Discussing the Archangel EMD aircraft, Jim Toole said that the company chose to buy a stock S2R-660: “Once we started to work with it, we realised we had to make some significant modifications. We lengthened and moved the tandem cockpit forward by 43 inches (1.09m) to increase the available space for the WSO; improve the pilot’s forward and downward view; and elevate the aft cockpit to improve visibility for the WSO [weapon systems operator].
As a result of the cockpit reconfiguration, we also had to increase the height of the vertical stabiliser and increase the area of the rudder to improve the aircraft’s directional stability. These were the two initial major modifications made.
“Smaller mods included things the customer wanted; self-sealing fuel tanks for protection against small arms fire (see later); armour protection fitted around the engine; development of an autopilot integrated with the weapon system and the flight management system. The autopilot integration has proven to be very effective. We also undertook a complete lay down and re-do of the avionics for better accessibility to make sure crews can get to them to maintain them. Their positions on the aircraft are appropriate for weight and centre of gravity. That was a major effort.”

WORK REQUIRED: In the passage about the Archangel aircraft, how far was the tandem cockpit lengthened and moved forward?

RECORD EXTRACTS:
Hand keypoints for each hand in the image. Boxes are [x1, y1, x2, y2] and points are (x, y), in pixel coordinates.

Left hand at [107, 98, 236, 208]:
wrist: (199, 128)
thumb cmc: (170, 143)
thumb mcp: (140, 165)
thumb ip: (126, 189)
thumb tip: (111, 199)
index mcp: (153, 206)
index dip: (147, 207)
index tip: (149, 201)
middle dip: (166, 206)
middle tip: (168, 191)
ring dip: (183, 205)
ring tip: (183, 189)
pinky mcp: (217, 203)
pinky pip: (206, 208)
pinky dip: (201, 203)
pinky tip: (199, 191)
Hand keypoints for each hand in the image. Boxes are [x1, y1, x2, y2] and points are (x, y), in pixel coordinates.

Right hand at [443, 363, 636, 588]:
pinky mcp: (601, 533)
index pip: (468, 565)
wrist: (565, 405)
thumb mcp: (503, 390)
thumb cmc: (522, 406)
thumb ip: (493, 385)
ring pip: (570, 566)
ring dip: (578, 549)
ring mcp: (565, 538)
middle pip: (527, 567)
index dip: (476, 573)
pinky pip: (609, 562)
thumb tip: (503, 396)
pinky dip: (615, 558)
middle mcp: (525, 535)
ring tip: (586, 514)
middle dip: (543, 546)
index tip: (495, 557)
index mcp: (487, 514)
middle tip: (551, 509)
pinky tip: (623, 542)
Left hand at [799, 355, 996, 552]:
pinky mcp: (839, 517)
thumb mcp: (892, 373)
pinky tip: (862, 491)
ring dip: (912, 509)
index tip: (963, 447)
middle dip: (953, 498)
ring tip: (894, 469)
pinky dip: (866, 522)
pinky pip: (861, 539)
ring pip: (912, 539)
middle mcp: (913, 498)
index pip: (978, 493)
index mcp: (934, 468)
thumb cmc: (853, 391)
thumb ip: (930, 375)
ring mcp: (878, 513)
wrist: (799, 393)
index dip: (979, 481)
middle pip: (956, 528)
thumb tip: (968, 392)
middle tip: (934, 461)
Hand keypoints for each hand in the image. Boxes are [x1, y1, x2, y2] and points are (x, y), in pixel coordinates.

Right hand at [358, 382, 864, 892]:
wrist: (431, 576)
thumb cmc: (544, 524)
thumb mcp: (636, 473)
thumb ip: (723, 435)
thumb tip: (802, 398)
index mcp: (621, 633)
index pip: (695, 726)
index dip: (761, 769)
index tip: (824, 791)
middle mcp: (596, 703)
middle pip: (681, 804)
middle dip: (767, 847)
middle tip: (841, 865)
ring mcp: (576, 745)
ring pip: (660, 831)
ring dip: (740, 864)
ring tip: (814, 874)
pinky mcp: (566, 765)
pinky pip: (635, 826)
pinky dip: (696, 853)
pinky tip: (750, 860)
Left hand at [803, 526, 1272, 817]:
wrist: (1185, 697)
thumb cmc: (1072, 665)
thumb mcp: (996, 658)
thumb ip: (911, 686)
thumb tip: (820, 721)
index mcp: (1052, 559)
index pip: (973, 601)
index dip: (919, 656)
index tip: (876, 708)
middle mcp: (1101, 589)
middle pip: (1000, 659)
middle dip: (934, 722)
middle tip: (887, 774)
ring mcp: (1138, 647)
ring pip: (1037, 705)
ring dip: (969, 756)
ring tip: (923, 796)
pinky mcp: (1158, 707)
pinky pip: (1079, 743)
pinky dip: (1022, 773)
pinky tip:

EXERCISE OUTPUT: 43 inches (1.09 m)